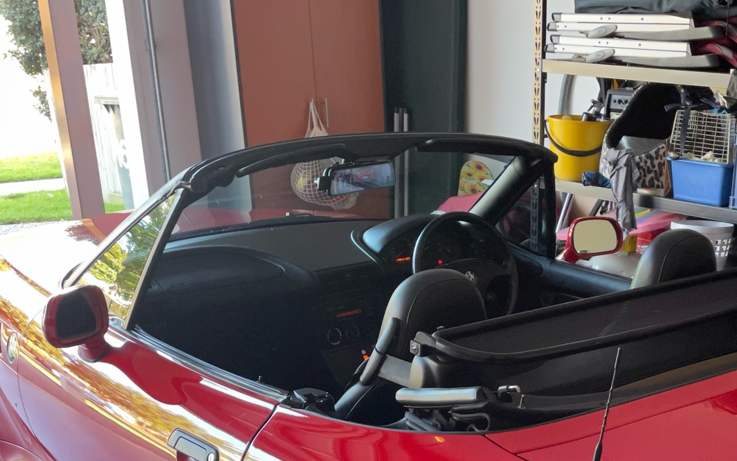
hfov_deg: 37.3
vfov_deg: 23.1
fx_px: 1065
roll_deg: -0.8
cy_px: 492
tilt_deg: -25.3
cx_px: 546
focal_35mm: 53
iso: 125
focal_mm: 4.2
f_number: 1.6
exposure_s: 1/68
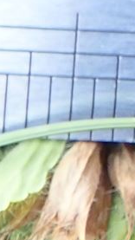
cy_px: -400
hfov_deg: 4.4
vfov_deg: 8.2
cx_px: 710
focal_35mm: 236
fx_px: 1500
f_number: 2.3
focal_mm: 5.5
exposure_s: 1/60
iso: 125
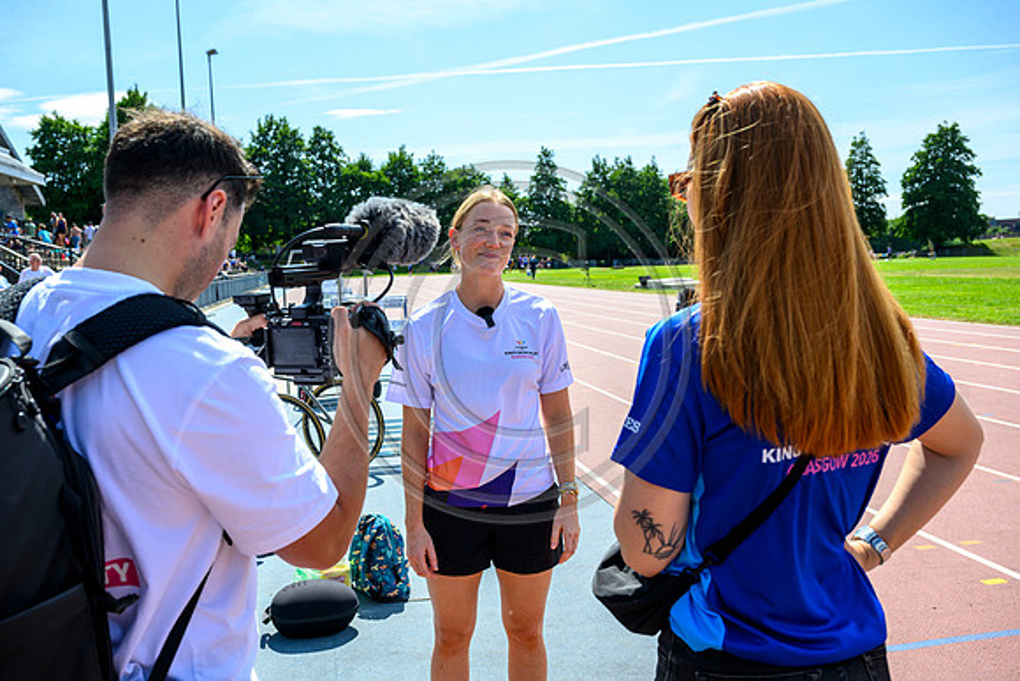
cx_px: 510
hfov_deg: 56.5
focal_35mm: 34
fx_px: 949
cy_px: 340
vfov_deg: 39.4
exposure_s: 1/500
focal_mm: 33.5
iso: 200
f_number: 6.3
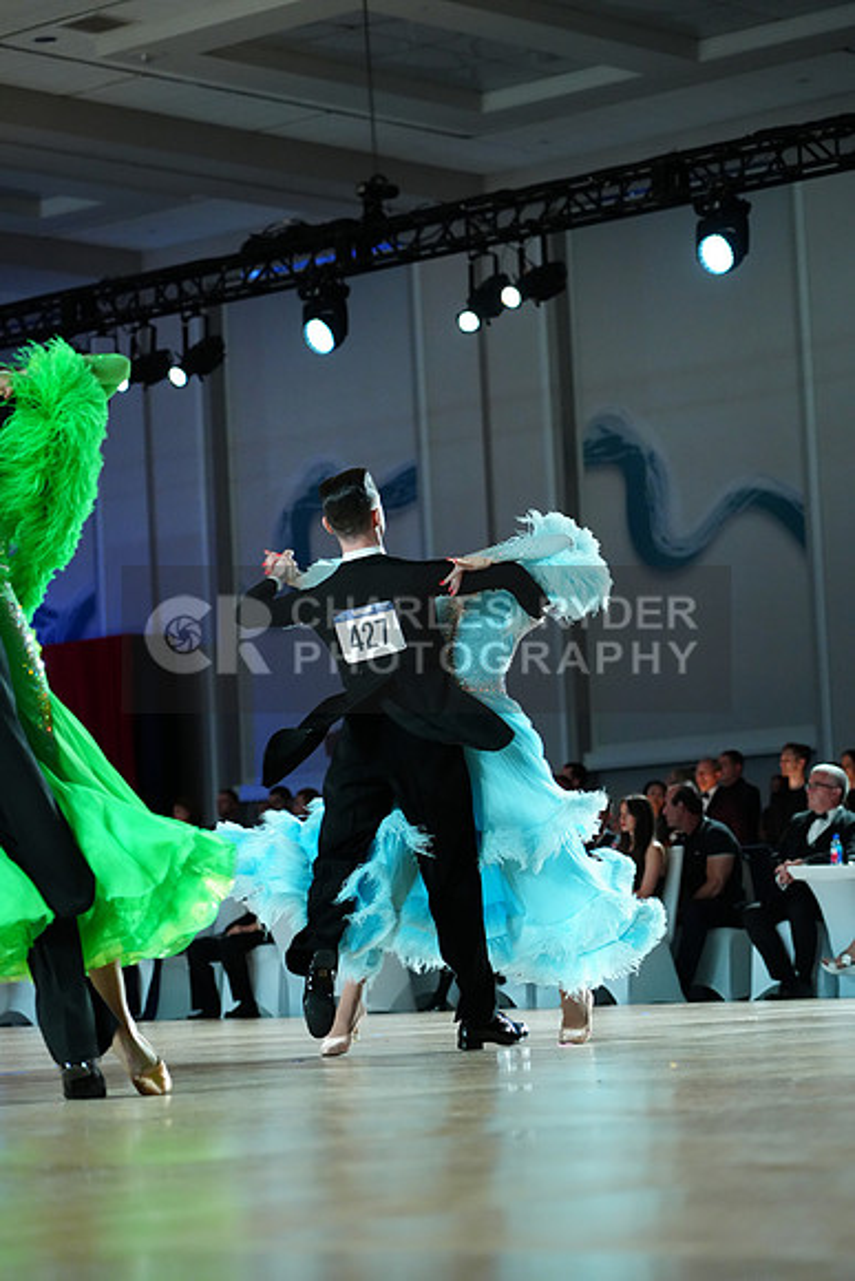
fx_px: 3738
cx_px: 428
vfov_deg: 19.5
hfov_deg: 13.0
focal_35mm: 105
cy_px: 640
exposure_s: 1/400
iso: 4000
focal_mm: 105
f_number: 4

※ ※ ※

From the material above, copy everything exactly but the pictures.

- **Answer space**
hfov_deg: 37.3
vfov_deg: 23.1
fx_px: 1065
roll_deg: -0.8
cy_px: 492
tilt_deg: -25.3
cx_px: 546
focal_35mm: 53
iso: 125
focal_mm: 4.2
f_number: 1.6
exposure_s: 1/68
cy_px: -400
hfov_deg: 4.4
vfov_deg: 8.2
cx_px: 710
focal_35mm: 236
fx_px: 1500
f_number: 2.3
focal_mm: 5.5
exposure_s: 1/60
iso: 125
cx_px: 510
hfov_deg: 56.5
focal_35mm: 34
fx_px: 949
cy_px: 340
vfov_deg: 39.4
exposure_s: 1/500
focal_mm: 33.5
iso: 200
f_number: 6.3
fx_px: 3738
cx_px: 428
vfov_deg: 19.5
hfov_deg: 13.0
focal_35mm: 105
cy_px: 640
exposure_s: 1/400
iso: 4000
focal_mm: 105
f_number: 4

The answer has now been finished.